■ **WORK REQUIRED**: Collect all lines containing the word "labels" from the data.

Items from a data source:

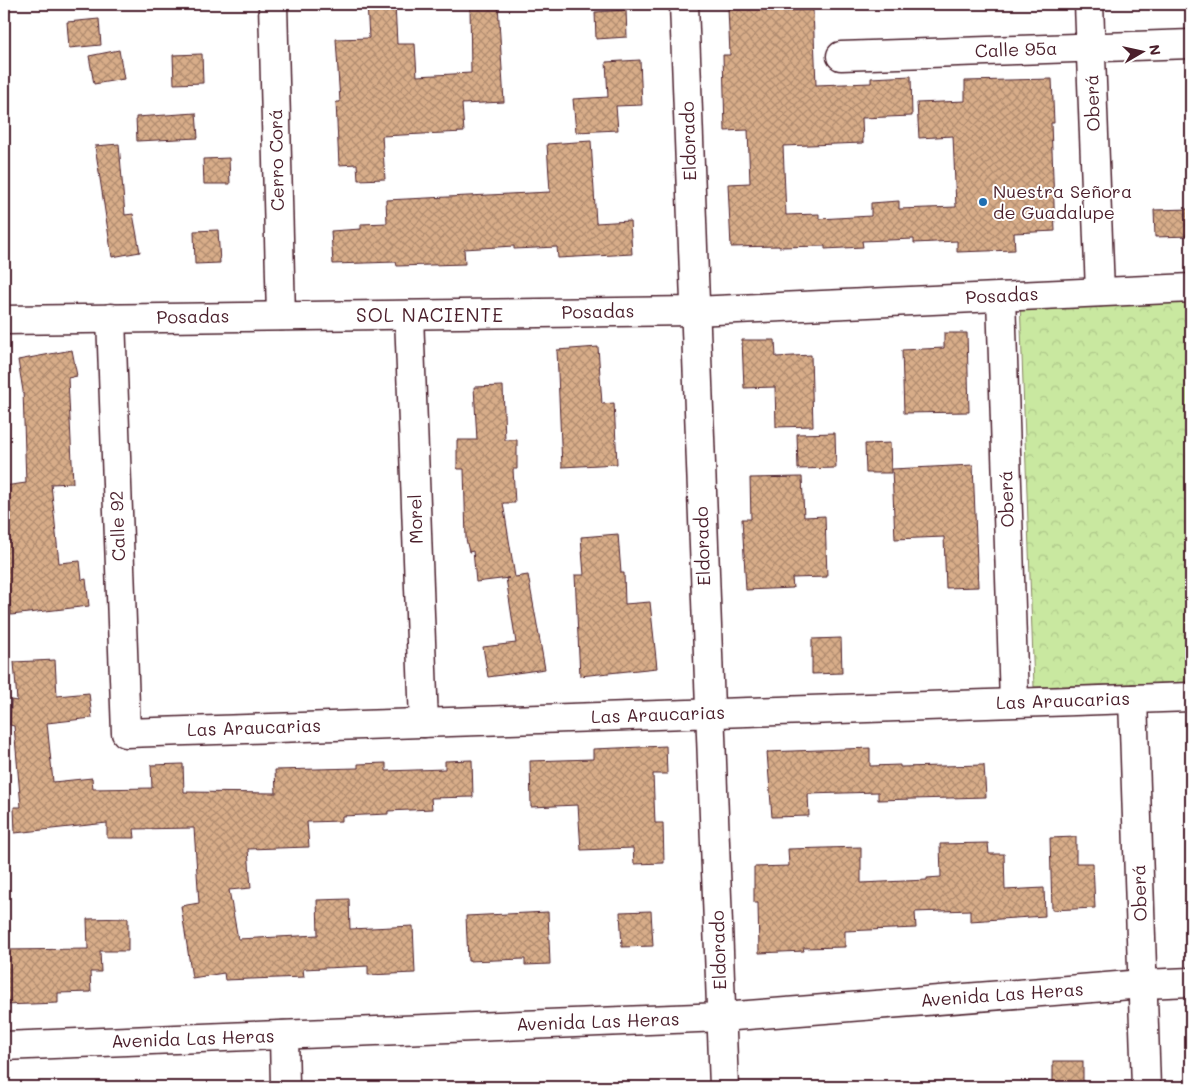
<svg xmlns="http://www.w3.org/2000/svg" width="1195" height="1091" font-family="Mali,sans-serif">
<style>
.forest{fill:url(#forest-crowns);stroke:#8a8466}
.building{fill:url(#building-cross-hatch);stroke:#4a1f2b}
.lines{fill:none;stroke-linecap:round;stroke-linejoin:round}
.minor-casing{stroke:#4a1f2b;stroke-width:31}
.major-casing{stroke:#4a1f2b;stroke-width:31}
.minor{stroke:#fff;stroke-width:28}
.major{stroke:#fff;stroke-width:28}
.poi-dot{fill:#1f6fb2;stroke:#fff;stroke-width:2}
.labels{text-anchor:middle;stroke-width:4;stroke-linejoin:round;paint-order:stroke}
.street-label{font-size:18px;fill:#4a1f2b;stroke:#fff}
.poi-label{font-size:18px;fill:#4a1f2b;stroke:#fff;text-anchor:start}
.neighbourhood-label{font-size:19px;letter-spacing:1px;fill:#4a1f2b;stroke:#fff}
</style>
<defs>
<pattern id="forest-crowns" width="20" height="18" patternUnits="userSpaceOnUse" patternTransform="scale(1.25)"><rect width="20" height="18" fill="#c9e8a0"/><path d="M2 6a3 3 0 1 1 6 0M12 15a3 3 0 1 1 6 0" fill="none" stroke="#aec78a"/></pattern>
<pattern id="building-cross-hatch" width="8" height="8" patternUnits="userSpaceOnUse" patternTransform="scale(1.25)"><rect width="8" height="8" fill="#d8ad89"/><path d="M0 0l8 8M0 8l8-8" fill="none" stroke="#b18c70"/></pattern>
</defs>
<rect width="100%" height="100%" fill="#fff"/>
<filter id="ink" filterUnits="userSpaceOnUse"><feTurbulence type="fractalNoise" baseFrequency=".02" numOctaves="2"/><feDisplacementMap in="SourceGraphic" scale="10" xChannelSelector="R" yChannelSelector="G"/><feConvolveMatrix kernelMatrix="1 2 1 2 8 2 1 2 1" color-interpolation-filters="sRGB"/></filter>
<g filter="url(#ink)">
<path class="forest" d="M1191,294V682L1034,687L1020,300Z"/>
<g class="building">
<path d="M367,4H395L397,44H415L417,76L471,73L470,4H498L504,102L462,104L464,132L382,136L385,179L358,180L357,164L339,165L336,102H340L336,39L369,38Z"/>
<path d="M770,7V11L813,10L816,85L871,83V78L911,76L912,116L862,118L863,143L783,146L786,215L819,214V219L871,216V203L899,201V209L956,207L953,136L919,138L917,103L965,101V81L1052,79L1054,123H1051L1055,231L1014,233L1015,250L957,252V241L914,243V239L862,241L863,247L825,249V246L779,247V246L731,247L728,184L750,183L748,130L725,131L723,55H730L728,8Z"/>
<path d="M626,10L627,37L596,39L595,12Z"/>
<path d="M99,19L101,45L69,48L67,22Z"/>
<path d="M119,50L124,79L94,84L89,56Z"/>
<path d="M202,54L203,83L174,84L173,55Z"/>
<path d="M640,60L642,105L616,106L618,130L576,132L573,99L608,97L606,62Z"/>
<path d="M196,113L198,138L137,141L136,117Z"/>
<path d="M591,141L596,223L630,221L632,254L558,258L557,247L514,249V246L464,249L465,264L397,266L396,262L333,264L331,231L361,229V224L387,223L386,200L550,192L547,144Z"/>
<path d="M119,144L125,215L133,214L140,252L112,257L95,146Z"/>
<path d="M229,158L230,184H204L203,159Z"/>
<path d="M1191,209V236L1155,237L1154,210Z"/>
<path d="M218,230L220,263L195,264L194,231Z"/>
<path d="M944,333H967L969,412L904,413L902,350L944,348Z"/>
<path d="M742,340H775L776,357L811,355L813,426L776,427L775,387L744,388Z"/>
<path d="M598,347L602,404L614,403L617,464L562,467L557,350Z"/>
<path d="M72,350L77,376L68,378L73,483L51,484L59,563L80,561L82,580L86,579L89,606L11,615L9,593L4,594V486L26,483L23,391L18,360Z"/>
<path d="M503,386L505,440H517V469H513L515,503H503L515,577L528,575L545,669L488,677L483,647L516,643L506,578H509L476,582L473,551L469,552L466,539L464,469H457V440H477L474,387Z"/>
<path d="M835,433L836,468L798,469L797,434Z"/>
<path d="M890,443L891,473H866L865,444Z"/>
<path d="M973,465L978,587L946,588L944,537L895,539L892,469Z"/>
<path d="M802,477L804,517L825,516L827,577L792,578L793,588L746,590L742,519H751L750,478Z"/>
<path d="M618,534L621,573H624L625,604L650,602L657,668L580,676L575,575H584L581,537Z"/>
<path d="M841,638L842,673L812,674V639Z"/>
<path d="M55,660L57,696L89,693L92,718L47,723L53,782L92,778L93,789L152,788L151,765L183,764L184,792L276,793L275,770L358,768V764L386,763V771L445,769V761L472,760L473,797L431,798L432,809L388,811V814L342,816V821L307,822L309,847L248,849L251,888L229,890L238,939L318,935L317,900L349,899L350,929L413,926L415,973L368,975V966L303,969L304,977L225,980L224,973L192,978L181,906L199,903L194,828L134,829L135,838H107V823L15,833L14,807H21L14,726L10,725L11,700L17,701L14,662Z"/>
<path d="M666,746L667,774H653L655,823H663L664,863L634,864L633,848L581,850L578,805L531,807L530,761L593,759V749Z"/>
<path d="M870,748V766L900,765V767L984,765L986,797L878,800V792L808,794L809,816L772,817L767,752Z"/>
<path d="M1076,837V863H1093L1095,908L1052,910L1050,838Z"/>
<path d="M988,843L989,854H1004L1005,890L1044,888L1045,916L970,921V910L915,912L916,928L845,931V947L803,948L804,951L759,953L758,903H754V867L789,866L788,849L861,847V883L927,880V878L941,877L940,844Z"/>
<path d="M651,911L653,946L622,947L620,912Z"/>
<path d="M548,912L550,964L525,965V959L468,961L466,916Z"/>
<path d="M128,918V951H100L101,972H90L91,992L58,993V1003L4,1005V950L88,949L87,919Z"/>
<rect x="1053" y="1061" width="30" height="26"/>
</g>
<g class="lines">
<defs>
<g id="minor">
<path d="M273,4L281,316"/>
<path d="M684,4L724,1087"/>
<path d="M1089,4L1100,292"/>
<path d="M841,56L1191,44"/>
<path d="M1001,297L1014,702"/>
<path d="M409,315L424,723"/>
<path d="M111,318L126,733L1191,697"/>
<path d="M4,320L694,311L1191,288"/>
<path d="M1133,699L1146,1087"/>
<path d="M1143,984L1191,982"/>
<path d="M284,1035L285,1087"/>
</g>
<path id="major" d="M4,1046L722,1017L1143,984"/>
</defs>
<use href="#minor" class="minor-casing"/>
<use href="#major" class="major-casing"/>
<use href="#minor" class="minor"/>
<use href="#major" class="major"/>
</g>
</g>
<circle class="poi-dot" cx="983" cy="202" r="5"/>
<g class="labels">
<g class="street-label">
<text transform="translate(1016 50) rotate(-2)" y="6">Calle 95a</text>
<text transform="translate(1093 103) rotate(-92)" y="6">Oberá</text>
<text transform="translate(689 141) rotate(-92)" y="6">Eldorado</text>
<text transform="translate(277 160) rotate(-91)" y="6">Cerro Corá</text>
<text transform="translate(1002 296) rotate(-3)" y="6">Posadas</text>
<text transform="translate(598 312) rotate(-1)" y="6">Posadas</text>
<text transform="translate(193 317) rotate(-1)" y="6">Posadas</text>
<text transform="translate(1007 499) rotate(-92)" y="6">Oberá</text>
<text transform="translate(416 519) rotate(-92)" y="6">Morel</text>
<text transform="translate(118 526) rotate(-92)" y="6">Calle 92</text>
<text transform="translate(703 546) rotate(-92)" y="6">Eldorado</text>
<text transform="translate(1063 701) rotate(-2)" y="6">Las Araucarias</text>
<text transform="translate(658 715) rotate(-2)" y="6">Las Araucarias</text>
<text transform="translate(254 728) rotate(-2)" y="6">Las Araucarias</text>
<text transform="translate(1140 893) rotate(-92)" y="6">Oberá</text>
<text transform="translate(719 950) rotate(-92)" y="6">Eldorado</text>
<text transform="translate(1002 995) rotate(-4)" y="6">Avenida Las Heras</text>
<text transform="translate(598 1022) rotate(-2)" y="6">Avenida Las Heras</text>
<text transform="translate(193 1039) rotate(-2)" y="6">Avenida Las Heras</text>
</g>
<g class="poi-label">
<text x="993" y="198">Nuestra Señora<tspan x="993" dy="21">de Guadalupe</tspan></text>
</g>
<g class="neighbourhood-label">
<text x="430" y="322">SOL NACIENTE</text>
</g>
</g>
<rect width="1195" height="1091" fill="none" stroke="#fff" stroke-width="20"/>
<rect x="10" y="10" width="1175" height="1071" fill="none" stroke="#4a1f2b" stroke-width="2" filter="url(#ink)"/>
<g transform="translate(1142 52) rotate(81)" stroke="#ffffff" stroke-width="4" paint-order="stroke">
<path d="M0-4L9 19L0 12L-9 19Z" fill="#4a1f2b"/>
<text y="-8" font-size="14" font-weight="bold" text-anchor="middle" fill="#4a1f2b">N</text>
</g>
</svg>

■ **TASK RESULT**:
.labels{text-anchor:middle;stroke-width:4;stroke-linejoin:round;paint-order:stroke}
<g class="labels">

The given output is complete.